WTI crude oil rallied to $99 on Friday, on track to close at its highest level since July 2022. Meanwhile, the 2-Year Treasury yield—which is basically the market's best real-time guess at where the Federal Reserve is going with interest rates—is sitting at 3.92%.
The last time oil was trading at these levels, the 2-Year yield was above 5%. So right now, there's about a 100-basis-point gap between where the yield is and where recent history suggests it probably should be. That's a big gap. It's the kind of gap that usually gets closed, one way or another.
Everyone's Watching Oil.
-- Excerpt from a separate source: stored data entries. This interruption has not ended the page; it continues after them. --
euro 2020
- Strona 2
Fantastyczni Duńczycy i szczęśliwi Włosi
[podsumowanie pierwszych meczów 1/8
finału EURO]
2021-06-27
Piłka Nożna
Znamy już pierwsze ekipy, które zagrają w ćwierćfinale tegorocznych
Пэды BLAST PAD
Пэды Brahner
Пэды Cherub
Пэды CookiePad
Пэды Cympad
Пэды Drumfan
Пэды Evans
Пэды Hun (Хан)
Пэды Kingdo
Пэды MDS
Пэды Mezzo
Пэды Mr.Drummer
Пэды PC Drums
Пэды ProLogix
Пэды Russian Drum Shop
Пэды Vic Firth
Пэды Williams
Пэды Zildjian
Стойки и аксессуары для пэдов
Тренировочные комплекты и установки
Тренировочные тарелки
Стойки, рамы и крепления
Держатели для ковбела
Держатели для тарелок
The 2-Year Yield Is The Real Threat.
John Roque, a technical analyst at 22V Research, flagged this divergence in a note this week. His argument is pretty pointed: oil is getting all the attention as "public enemy #1," but the 2-Year Treasury yield is the instrument that will ultimately do the most damage.
"Right now, oil is 'public enemy #1', but I think it'll ultimately be the US 2-Year Treasury Yield," he wrote.
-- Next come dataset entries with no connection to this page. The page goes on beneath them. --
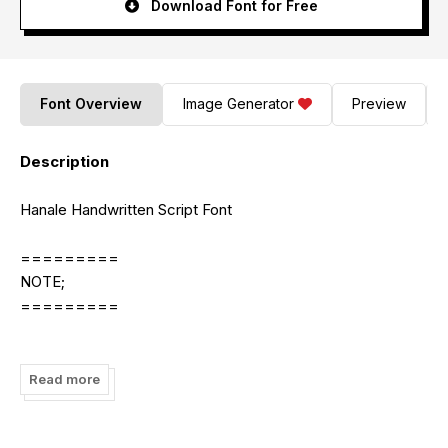
Download Font for Free
Font Overview
Image Generator
Preview
Description
Hanale Handwritten Script Font
=========
NOTE;
=========
By installing or using this font, you are agree to the Product
Usage Agreement:
Read more
1. This font for PERSONAL USE. No commercial use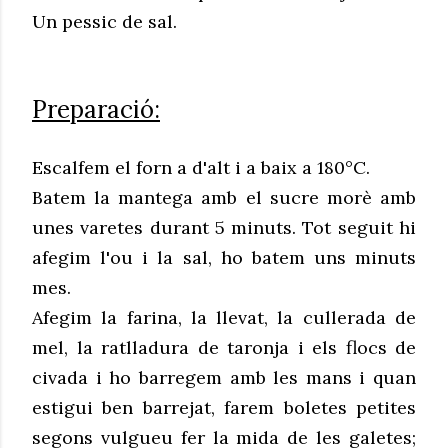
Un pessic de sal.
Preparació:
Escalfem el forn a d'alt i a baix a 180°C.
Batem la mantega amb el sucre morè amb
unes varetes durant 5 minuts. Tot seguit hi
afegim l'ou i la sal, ho batem uns minuts
mes.
Afegim la farina, la llevat, la cullerada de
mel, la ratlladura de taronja i els flocs de
civada i ho barregem amb les mans i quan
estigui ben barrejat, farem boletes petites
segons vulgueu fer la mida de les galetes;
Roque's near-term target for the 2-Year is 5%. That's the top of a range that held at the 2006 peak and again at the 2024 high. Getting there from 3.92% would be a move of roughly 100 basis points. That's enough to reprice the entire front end of the Treasury curve and, more importantly, effectively kill the market's lingering expectation that the Fed will cut rates this year. If that happens, the conversation flips right back to whether the next move is a hike.
"The US 2-Year Treasury yield is underpriced vis-à-vis oil," Roque added. In plain English: bonds look too cheap relative to what oil is telling us about inflation and growth.
The Tail Risk That Is in Nobody's Model
The 5% target is the near-term story, but Roque flags a longer-term scenario that deserves some serious attention. He calls it a "Potential 20-Year Brobdingnagian base."
First, the word: "Brobdingnagian" comes from Gulliver's Travels and refers to something of colossal, almost incomprehensible scale. Roque is using it to describe a massive technical base that's been forming on the monthly chart of the 2-Year yield around the 5.20% level since roughly 2006.
A breakout from that base—still a distant prospect—would imply a yield target that, in Roque's words, "noboday has priced into any forecast." It's the kind of tail risk that sits in the background, the thing that could make all the current forecasts look very silly very quickly.